* **Records supplied**
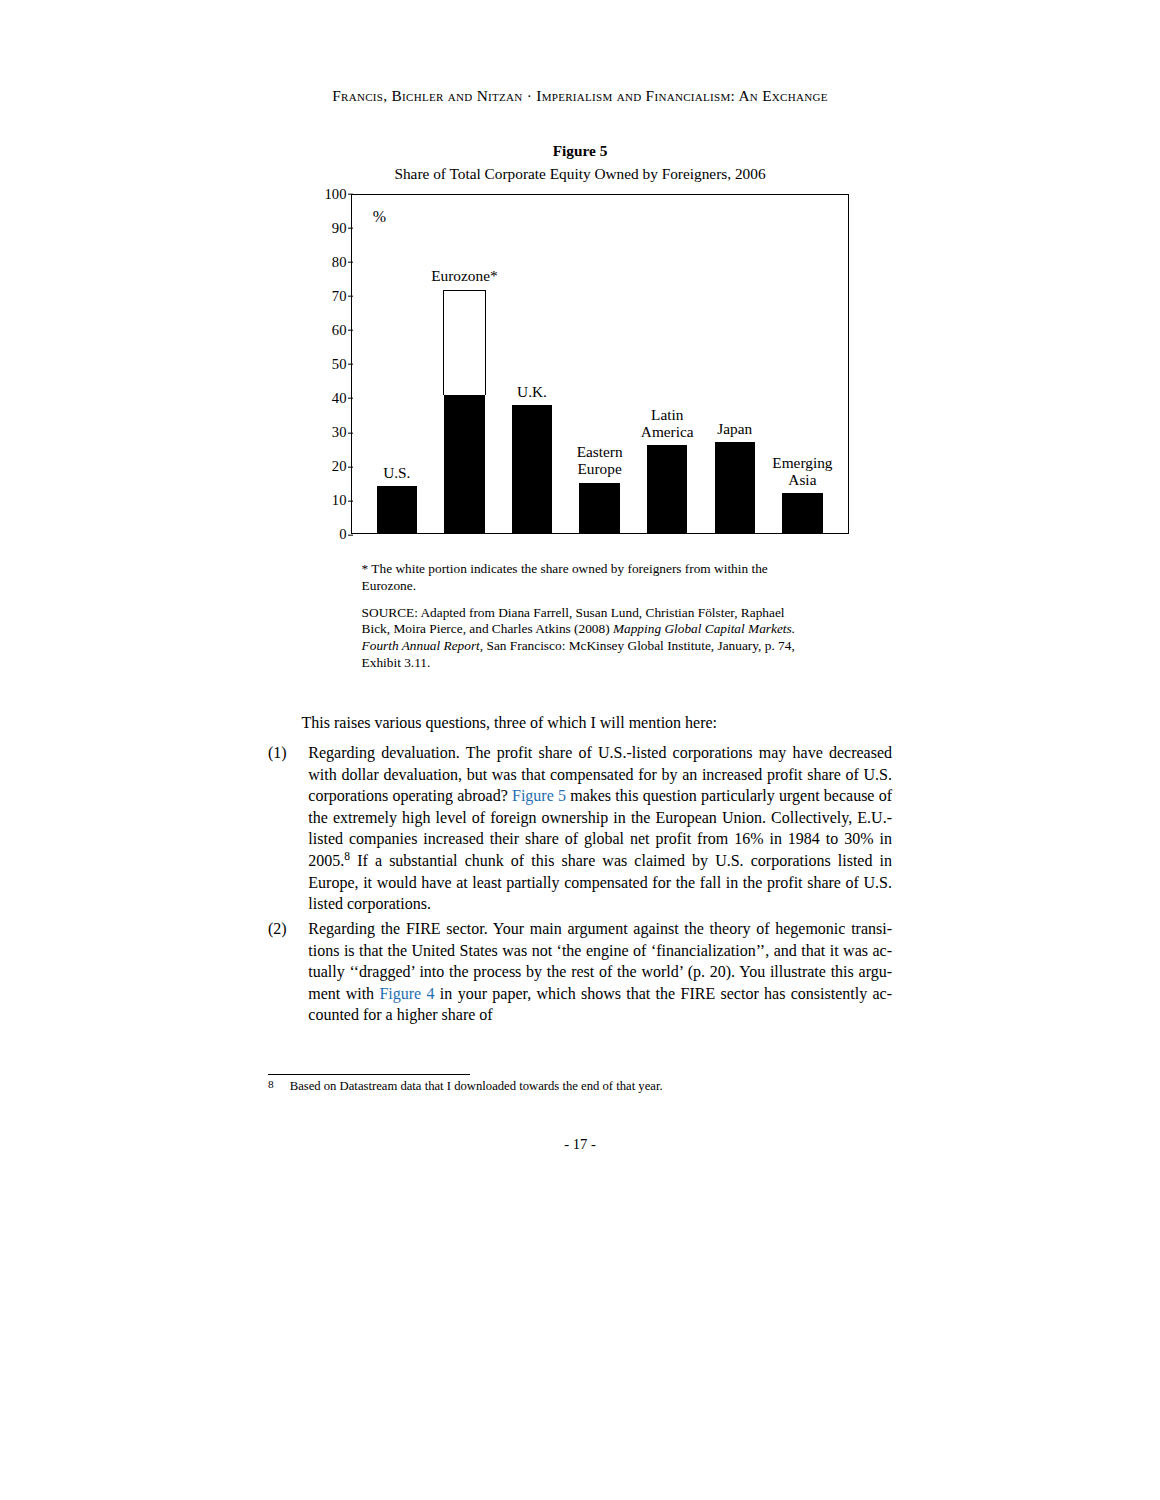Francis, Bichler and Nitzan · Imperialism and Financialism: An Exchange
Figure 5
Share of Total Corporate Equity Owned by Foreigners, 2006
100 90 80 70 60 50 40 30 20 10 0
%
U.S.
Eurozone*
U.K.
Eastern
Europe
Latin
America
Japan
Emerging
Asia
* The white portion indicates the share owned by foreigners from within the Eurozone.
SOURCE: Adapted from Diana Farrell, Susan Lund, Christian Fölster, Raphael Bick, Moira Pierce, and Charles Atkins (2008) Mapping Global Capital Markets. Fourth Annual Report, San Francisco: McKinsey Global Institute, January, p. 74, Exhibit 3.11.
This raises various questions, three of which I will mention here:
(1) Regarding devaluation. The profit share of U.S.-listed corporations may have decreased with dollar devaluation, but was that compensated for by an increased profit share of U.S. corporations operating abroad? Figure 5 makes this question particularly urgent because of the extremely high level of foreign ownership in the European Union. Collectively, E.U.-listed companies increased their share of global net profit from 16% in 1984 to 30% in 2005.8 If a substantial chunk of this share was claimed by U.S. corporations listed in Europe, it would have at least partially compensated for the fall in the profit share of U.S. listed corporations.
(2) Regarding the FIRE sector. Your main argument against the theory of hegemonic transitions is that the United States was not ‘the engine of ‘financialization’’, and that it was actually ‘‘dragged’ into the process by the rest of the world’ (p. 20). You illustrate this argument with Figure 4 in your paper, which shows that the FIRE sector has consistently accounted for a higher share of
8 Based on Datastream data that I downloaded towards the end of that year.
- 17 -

* **Task**
The word to find is "Eurozone". Copy every line of the data that holds it.

* **Answer space**
Eurozone*
* The white portion indicates the share owned by foreigners from within the Eurozone.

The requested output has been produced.